- _DOCUMENT SECTION_
::::

# I May Be Going Daffy - I Just Ordered a Complete Setup for My Lathe



## helluvawreck (Jul 21, 2010)

Like I said, I may be going daffy. I've had people warn me about getting into turning. They've said you'll be sorry. They've said you'll get hooked. Well, we'll see. I just ordered, two chucks, a drill chuck for my tailstock, a faceplate, a couple of books, and a DVD, and a set of turning tools. It will all be here tomorrow. I just have a small 10 inch Delta Midi lathe. However, I figure I can at least give turning a try with the lathe that I have and if I like it I'll get a bigger lathe and some more equipment. What do you think about those apples? Do you people have any advice about what I'm getting myself into?

helluvawreck aka Charles
http://woodworkingexpo.wordpress.com


----------



## DIYaholic (Jan 28, 2011)

Daffy, not neccessarily. Just a wood worker!!!

Will the new equipment work when/if you upgrade to a larger lathe? If not, then yeah, your daffy!!!


----------



## JollyGreen67 (Nov 1, 2010)

aka Charles: What you are getting yourself into is a whole bunch of addiction to making a lotta "toothpicks". Have fun! Just remember - new tools and a bigger lathe are part of it.


----------



## jaykaypur (Oct 22, 2011)

I cant give ya any help other than GO FOR IT !

I, myself, do not have a lathe….yet! LOL


----------



## helluvawreck (Jul 21, 2010)

Randy, that won't be a problem for a while. I like to make boxes, and do a lot of carving. I like making small things. I really don't have any interest in bowls. If I like it this lathe will work for me a while.

helluvawreck aka Charles
http://woodworkingexpo.wordpress.com


----------



## helluvawreck (Jul 21, 2010)

Druid and Jay, what you're basically saying is that I was already daffy in the first place because I'm a woodworker.
You actually probably have the handle on it right there.

helluvawreck aka Charles
http://woodworkingexpo.wordpress.com


----------



## grizzman (May 10, 2009)

well from what you have said, your on the road…your already hooked, and it will just get worse, i dont think i would call it daffy, but your certainly into the world of wood working madness…..after the tools and a larger lathe you start looking at all the trees trying to find burls or anything that would turn into a bowl or a vase or who knows, but if you get into turning like you do regular wood work, then you should be opening a gallery for your work in a year or 2…i expect big things from this charles..your the man…


----------



## helluvawreck (Jul 21, 2010)

::::

- _GIVEN EXERCISE A_
Transcribe everything in the lathe forum thread from "## DIYaholic (Jan" down to "part of it.".

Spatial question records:
::::

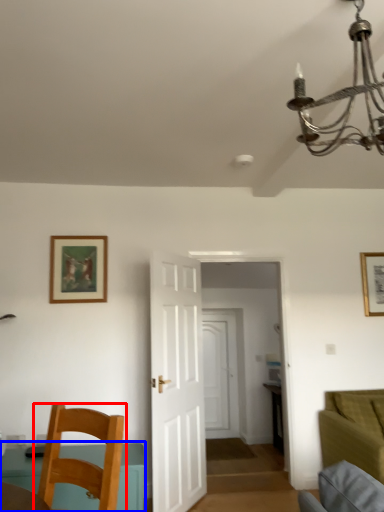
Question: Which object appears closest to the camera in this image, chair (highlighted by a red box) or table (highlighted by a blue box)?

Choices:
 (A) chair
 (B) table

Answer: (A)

::::

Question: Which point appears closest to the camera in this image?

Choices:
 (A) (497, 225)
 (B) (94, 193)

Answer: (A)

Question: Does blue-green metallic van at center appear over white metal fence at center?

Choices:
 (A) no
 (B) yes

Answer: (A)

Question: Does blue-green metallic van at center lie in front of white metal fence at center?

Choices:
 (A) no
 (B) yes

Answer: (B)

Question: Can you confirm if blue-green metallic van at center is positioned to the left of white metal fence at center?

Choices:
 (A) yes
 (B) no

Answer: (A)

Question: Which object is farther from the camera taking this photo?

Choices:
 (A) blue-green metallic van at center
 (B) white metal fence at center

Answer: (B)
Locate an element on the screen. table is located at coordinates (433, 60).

::::

- _GIVEN EXERCISE B_
In the records, update everything from the line containing "Question: Does blue-green metallic van at center lie" down to the line containing "Locate an element" by replacing "white metal fence" with "white metal gate" and leaving all else unchanged. Give only those lines.

- _CORRECT RESULT A_
## DIYaholic (Jan 28, 2011)

Daffy, not neccessarily. Just a wood worker!!!

Will the new equipment work when/if you upgrade to a larger lathe? If not, then yeah, your daffy!!!


----------



## JollyGreen67 (Nov 1, 2010)

aka Charles: What you are getting yourself into is a whole bunch of addiction to making a lotta "toothpicks". Have fun! Just remember - new tools and a bigger lathe are part of it.

- _CORRECT RESULT B_
Question: Does blue-green metallic van at center lie in front of white metal gate at center?

Choices:
 (A) no
 (B) yes

Answer: (B)

Question: Can you confirm if blue-green metallic van at center is positioned to the left of white metal gate at center?

Choices:
 (A) yes
 (B) no

Answer: (A)

Question: Which object is farther from the camera taking this photo?

Choices:
 (A) blue-green metallic van at center
 (B) white metal gate at center

Answer: (B)
Locate an element on the screen. table is located at coordinates (433, 60).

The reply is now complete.